President Abraham Lincoln made a
speech over 150 years ago focusing on the Civil War, but which cogently set
forth the epitome of what Labor Day is all about. This is
what President Lincoln said to Congress, to the United States, and to us:
“It is not needed, nor fitting
here [in discussing the Civil War] that a general argument should be made in
favor of popular institutions; but there is one point, with its connections,
not so hackneyed as most others, to which I ask a brief attention. It is the
effect to place capital on an equal footing with, if not above, labor, in the
structure of government. It is assumed that labor is available only in
connection with capital; that nobody labors unless somebody else, owning
capital, somehow by the use of it induces him to labor. This assumed, it is
next considered whether it is best that capital shall hire laborers, and thus
induce them to work by their own consent, or buy them, and drive them to it
without their consent.
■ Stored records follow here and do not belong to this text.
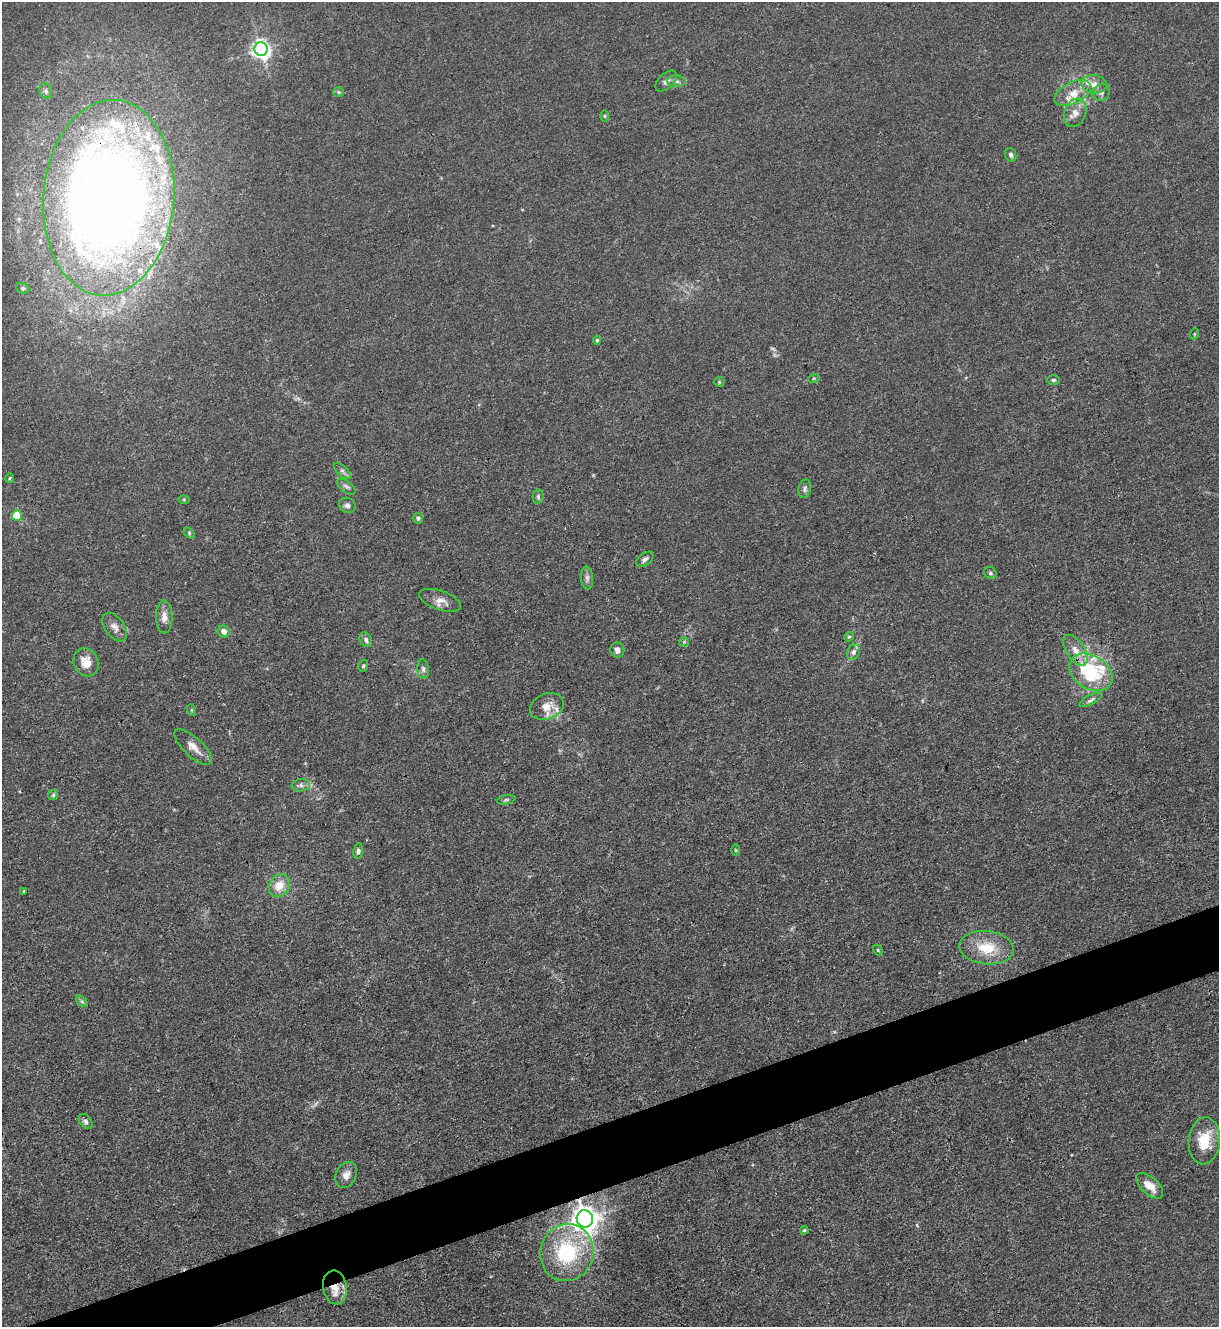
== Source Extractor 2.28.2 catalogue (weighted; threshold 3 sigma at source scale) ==
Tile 7 of 4 x 4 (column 3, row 2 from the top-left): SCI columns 2582-3798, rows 2653-3977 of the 5287 x 5305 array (HDU 1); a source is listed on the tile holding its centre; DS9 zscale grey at full resolution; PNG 1221 x 1329 px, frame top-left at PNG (2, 2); each listed source drawn as its Kron ellipse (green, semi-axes under 4 px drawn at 4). Shown black and unused: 4% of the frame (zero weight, under 3 of 4 exposures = <1% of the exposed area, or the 3 px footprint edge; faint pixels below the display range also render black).
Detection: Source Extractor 2.28.2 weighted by HDU 2 'WHT'; one run over the whole footprint, this tile lists its part. Background 0.0313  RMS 0.0027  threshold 0.0121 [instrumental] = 3 sigma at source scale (4.5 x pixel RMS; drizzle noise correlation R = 1.50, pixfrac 1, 0.05/0.05 arcsec/px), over >= 5 px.
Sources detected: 82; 4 too faint to see at this stretch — neither listed nor drawn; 11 inside a brighter listed object's ellipse — not listed separately; the other 67 listed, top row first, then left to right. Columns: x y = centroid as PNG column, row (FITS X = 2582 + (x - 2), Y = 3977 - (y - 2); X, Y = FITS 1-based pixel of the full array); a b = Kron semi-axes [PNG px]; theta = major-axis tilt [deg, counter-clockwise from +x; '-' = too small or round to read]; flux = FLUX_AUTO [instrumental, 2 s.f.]
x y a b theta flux
261 49 7 6 - 130
666 81 13 7 43 1.3
676 81 9 6 -3 0.87
1094 84 12 9 -7 2.1
46 91 8 6 -68 0.69
339 92 5 5 - 0.35
1101 92 9 8 - 1.2
1073 93 20 10 27 3.8
1075 113 14 11 69 2.5
605 116 6 4 -90 0.32
1011 155 7 5 -70 0.75
109 198 98 65 85 380
23 288 7 5 -21 0.49
1194 334 5 3 - 0.26
597 340 4 4 - 0.42
814 378 6 3 18 0.31
1053 380 6 5 - 0.49
719 382 5 5 - 0.35
343 471 11 5 -42 0.79
9 478 5 3 - 0.27
346 486 11 5 -37 0.76
805 489 9 6 78 0.83
538 497 7 5 79 0.53
184 499 6 4 1 0.34
347 505 8 7 - 0.94
17 515 5 5 - 13
418 518 5 5 - 0.56
189 533 6 4 -47 0.36
645 559 10 5 37 0.97
990 573 6 5 - 0.59
587 578 11 6 -85 0.94
440 600 22 9 -19 2.6
164 617 16 8 -89 2.2
115 627 16 9 -53 1.8
224 631 6 6 - 1.5
849 637 5 4 - 0.37
366 640 8 6 -66 0.92
684 642 4 4 - 0.31
617 650 7 7 - 1.3
1075 650 17 9 -57 3.2
853 652 8 6 67 1.1
86 662 14 12 -64 3.5
363 666 6 5 - 0.45
423 669 10 6 -82 0.82
1091 672 23 16 -32 18
1091 700 12 4 28 0.82
547 706 17 12 21 3.9
191 710 6 4 -71 0.27
193 747 24 9 -43 2.7
301 785 9 6 8 0.92
53 795 5 5 - 0.45
506 800 9 4 12 0.51
736 850 5 3 - 0.29
358 851 8 4 83 0.65
279 885 12 10 58 4.3
24 891 3 2 - 0.26
986 948 27 16 -6 9
878 950 6 4 -61 0.32
82 1001 7 4 -43 0.48
86 1121 8 6 -52 0.74
1204 1141 23 16 85 8.3
346 1175 13 10 65 1.9
1150 1186 16 8 -42 3.7
585 1219 8 8 - 340
804 1230 4 3 - 0.31
567 1253 29 26 76 24
335 1287 17 12 -80 4.1
Overlapping masked pixels (flux is a lower limit): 3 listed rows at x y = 109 198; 585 1219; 335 1287
Isophote crosses this tile's border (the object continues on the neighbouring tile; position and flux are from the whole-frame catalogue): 1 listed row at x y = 109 198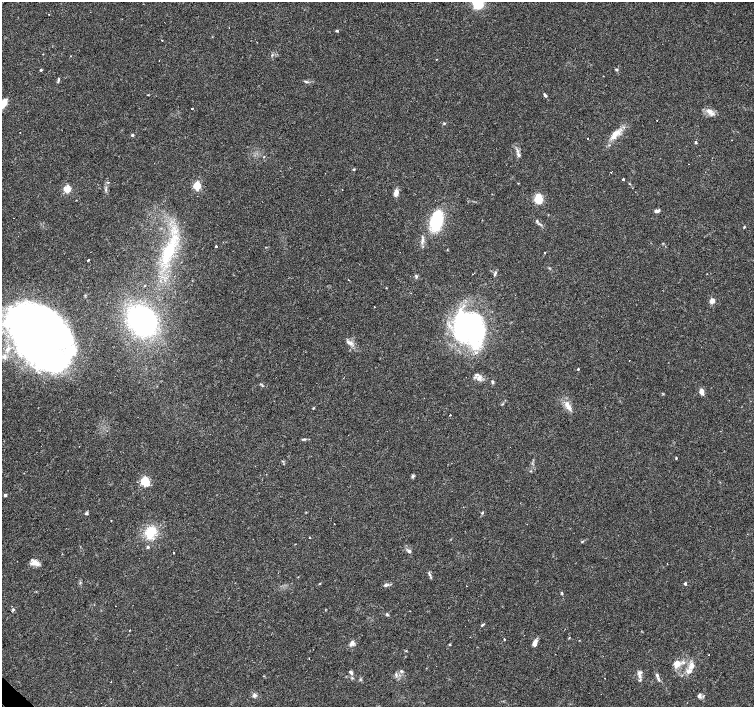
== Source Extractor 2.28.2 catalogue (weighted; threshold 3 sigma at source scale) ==
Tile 7 of 4 x 4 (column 3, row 2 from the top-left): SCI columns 3011-4514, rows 2976-4384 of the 6022 x 6015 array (HDU 1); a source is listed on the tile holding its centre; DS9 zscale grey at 2 x 2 block average (1 PNG px = mean of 2 x 2 image px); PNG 756 x 709 px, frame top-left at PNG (2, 2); no overlay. Shown black and unused: <1% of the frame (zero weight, under 3 of 4 exposures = <1% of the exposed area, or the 3 px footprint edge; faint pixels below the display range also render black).
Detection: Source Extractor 2.28.2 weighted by HDU 2 'WHT'; one run over the whole footprint, this tile lists its part. Background 0.0253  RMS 0.0033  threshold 0.0148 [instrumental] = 3 sigma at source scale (4.5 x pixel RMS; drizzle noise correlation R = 1.50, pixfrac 1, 0.0396/0.0396 arcsec/px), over >= 5 px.
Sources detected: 116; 3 inside a brighter object's white glare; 11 cosmic-ray / hot-pixel residue — not listed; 6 inside a brighter listed object's ellipse — not listed separately; the other 96 listed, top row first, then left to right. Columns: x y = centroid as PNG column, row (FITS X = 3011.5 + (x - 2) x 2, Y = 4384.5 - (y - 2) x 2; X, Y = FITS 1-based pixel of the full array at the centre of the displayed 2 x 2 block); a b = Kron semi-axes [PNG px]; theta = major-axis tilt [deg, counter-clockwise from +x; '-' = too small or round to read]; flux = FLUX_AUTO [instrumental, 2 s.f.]
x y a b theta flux
478 3 14 12 87 21
337 31 3 3 - 0.93
162 41 2 2 - 0.8
71 56 2 2 - 1.5
436 59 2 2 - 2.4
41 70 3 2 - 0.86
617 70 3 3 - 0.78
58 80 7 2 83 1
306 81 5 2 - 0.88
148 95 3 2 - 0.38
545 95 6 3 -53 1.4
3 104 12 5 54 12
192 108 2 2 - 2.8
710 112 11 6 -36 4.6
444 123 4 2 - 0.63
616 133 15 6 21 6.6
132 135 2 2 - 2
587 138 2 2 - 0.41
696 142 4 3 - 0.83
519 155 6 4 -45 1.8
264 156 3 2 - 0.45
354 169 4 2 - 0.76
611 172 2 2 - 1.8
623 179 2 2 - 4.9
197 186 3 3 - 47
67 189 3 3 - 34
106 189 5 3 - 1.3
396 192 7 4 81 5.4
538 198 13 9 -80 8.6
76 200 2 2 - 0.42
656 211 6 3 11 2.4
437 219 25 13 73 41
540 224 8 3 -29 1.5
744 227 3 2 - 0.62
422 241 12 3 76 2.7
216 246 2 2 - 9.6
169 251 23 11 65 35
545 253 2 2 - 2.1
88 260 2 2 - 10
495 273 8 3 78 1.4
416 276 5 3 - 1.1
349 280 2 2 - 0.3
712 301 5 4 - 4.7
374 306 2 2 - 0.54
142 320 23 18 -43 170
469 328 36 29 -50 160
38 334 53 33 -36 600
350 343 10 4 -28 3.7
578 369 2 2 - 0.63
479 377 8 6 61 4.1
492 382 5 3 - 1.1
261 384 3 2 - 0.62
702 392 7 4 -78 3.9
569 407 9 6 -58 4.4
313 408 3 2 - 0.61
450 415 2 2 - 1.8
303 439 6 3 2 1.1
676 458 3 2 - 0.56
413 476 5 4 - 1.2
145 481 3 3 - 69
5 495 3 2 - 1.9
482 512 5 2 - 0.71
86 513 5 3 - 1
334 523 2 2 - 1.1
150 532 13 9 61 20
309 537 2 2 - 0.37
582 541 4 2 - 0.68
148 547 4 3 - 1
409 551 5 4 - 1.9
174 553 2 2 - 1
34 563 11 6 -26 5.4
429 574 7 3 -66 1.4
685 583 2 2 - 2.3
386 585 8 3 12 1.8
562 593 5 2 - 0.8
12 606 2 2 - 0.34
116 606 2 2 - 1
13 610 4 3 - 0.88
387 614 4 3 - 1
482 625 2 2 - 7.1
130 630 2 2 - 0.58
569 638 3 2 - 0.42
504 639 3 2 - 0.44
352 643 7 5 59 3.1
534 643 8 4 83 4.1
450 645 3 2 - 0.5
677 662 11 6 19 4.7
691 666 10 6 74 4.9
401 671 3 3 - 1
351 672 6 4 -51 1.7
396 674 5 3 - 1.2
657 675 5 3 - 1.8
639 676 6 4 -86 2.7
605 678 2 2 - 0.42
254 695 6 5 - 1.8
699 695 5 4 - 2.6
Isophote crosses this tile's border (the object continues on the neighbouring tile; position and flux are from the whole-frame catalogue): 2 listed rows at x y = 478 3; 3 104
Diffuse or blended objects may show on this block-average render without a row.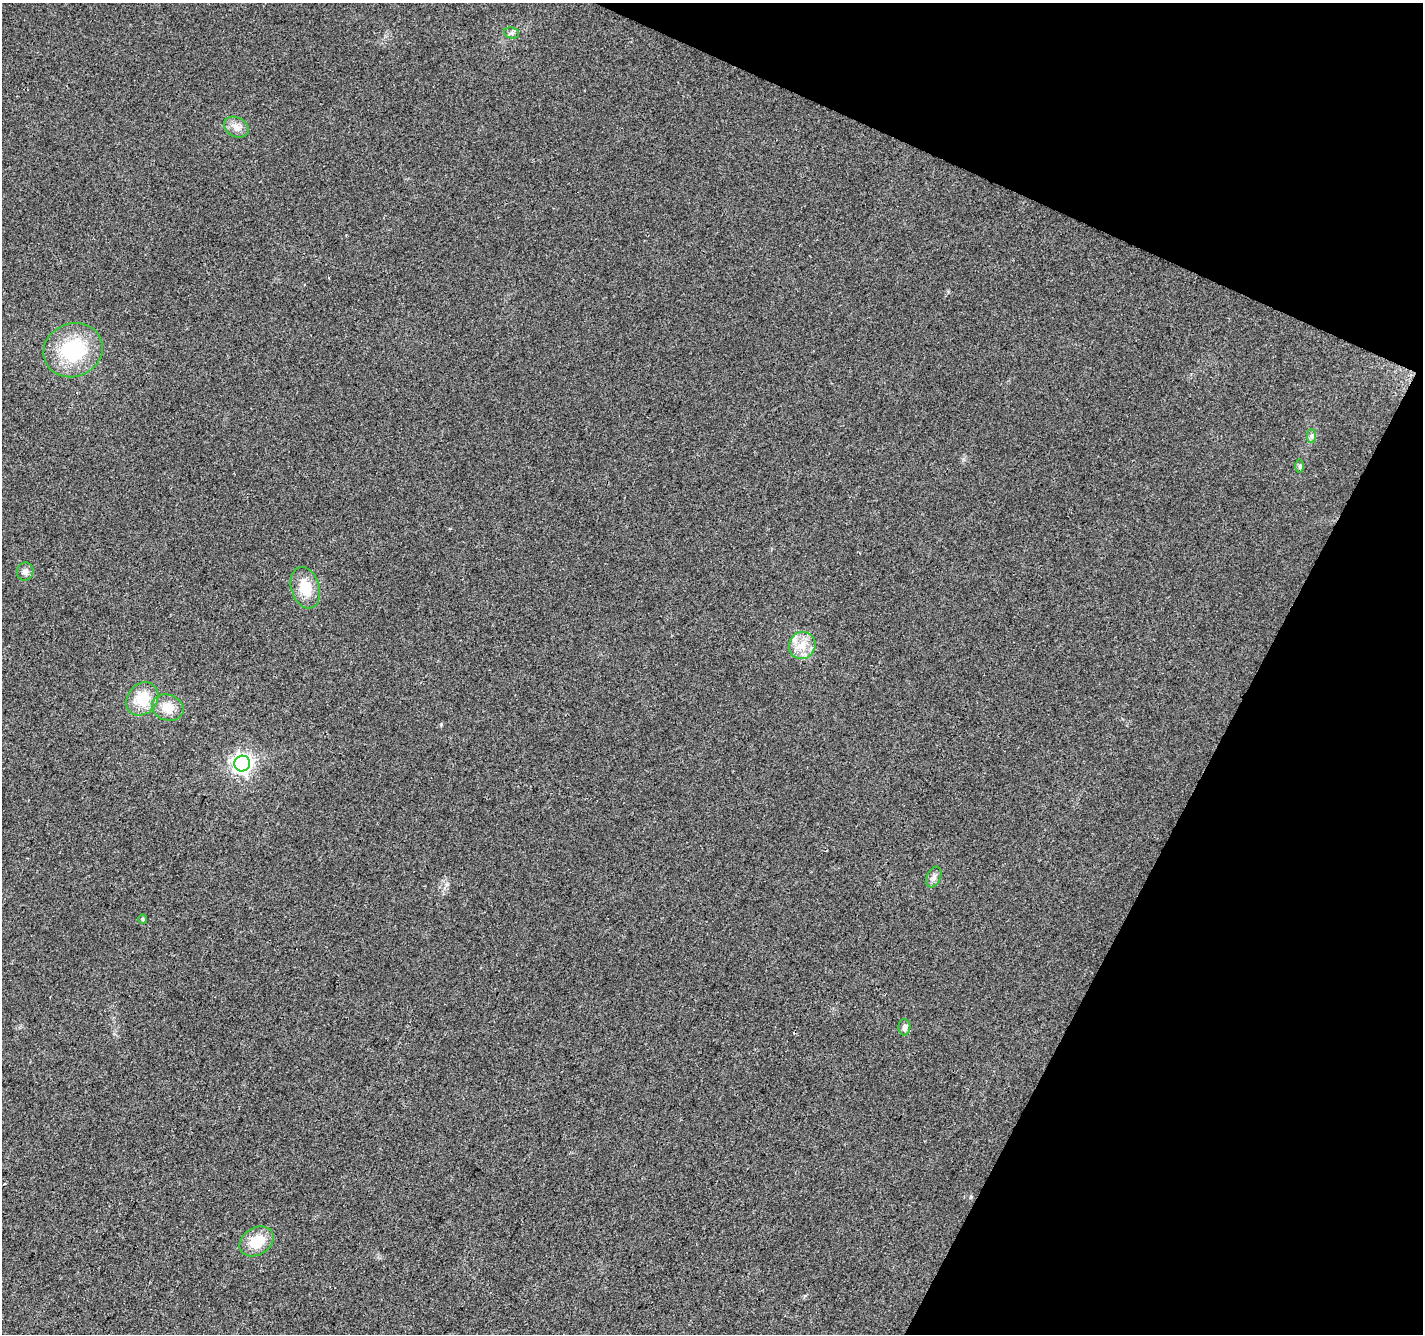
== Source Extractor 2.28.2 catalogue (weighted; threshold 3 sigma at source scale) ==
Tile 8 of 4 x 4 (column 4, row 2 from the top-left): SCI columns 4270-5690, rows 2935-4266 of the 5690 x 5802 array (HDU 1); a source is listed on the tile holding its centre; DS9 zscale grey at full resolution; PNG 1425 x 1336 px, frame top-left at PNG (2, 3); each listed source drawn as its Kron ellipse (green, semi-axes under 4 px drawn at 4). Shown black and unused: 22% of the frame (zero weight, under 2 of 3 exposures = <1% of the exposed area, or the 3 px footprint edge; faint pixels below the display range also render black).
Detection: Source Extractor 2.28.2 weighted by HDU 2 'WHT'; one run over the whole footprint, this tile lists its part. Background 0.0552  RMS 0.0089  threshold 0.04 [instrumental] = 3 sigma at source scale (4.5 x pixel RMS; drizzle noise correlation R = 1.50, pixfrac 1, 0.0396/0.0396 arcsec/px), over >= 5 px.
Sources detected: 16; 1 inside a brighter listed object's ellipse — not listed separately; the other 15 listed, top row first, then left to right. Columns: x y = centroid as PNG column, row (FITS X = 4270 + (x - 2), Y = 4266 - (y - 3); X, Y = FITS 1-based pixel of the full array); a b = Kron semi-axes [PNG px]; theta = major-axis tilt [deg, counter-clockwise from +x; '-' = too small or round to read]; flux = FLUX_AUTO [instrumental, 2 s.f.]
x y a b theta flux
512 33 7 5 -11 2.2
236 127 13 9 -29 6.9
73 350 30 26 22 62
1312 436 7 4 89 2
1300 466 7 4 -90 1.6
25 572 9 8 - 3.9
305 588 21 14 -73 21
802 645 14 13 - 13
142 699 18 14 50 24
168 707 16 12 -20 14
242 764 8 7 - 440
934 877 11 6 67 3.7
143 919 5 4 - 1.1
904 1027 8 6 90 3.4
257 1241 18 13 32 22
Unlisted compact peaks at least as high as the median listed source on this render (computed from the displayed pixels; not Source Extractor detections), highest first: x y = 441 724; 447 884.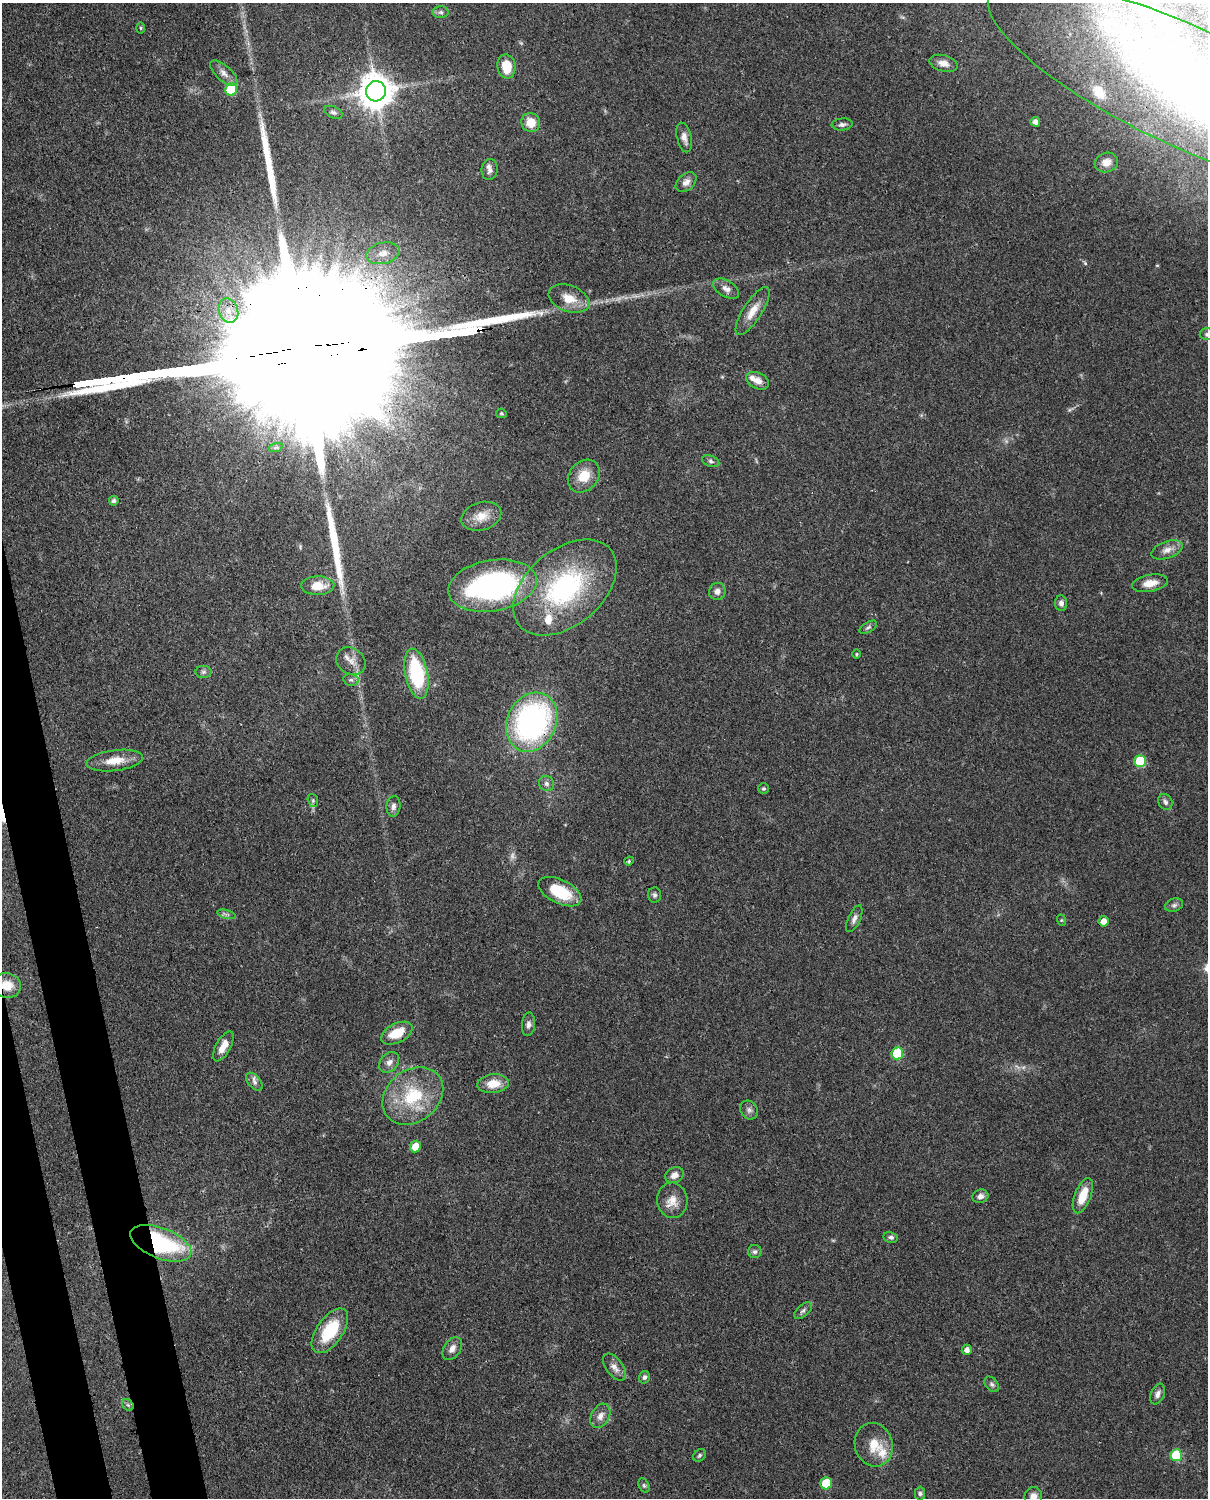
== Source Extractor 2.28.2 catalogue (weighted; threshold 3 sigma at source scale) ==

Having proceeded thus far, it is naturally concluded
that all laborers are either hired laborers or what we call slaves. And
further, it is assumed that whoever is once a hired laborer is fixed in that
condition for life. Now, there is no such relation
between capital and labor as assumed, nor is there any such thing as a free man
being fixed for life in the condition of a hired laborer. Both these
assumptions are false, and all inferences from them are groundless. Labor is prior to, and
independent of, capital. Capital is only the fruit of labor, and could never
have existed if labor had not first existed. Labor is the superior of capital,
and deserves much the higher consideration. Capital has its rights, which are
as worthy of protection as any other rights."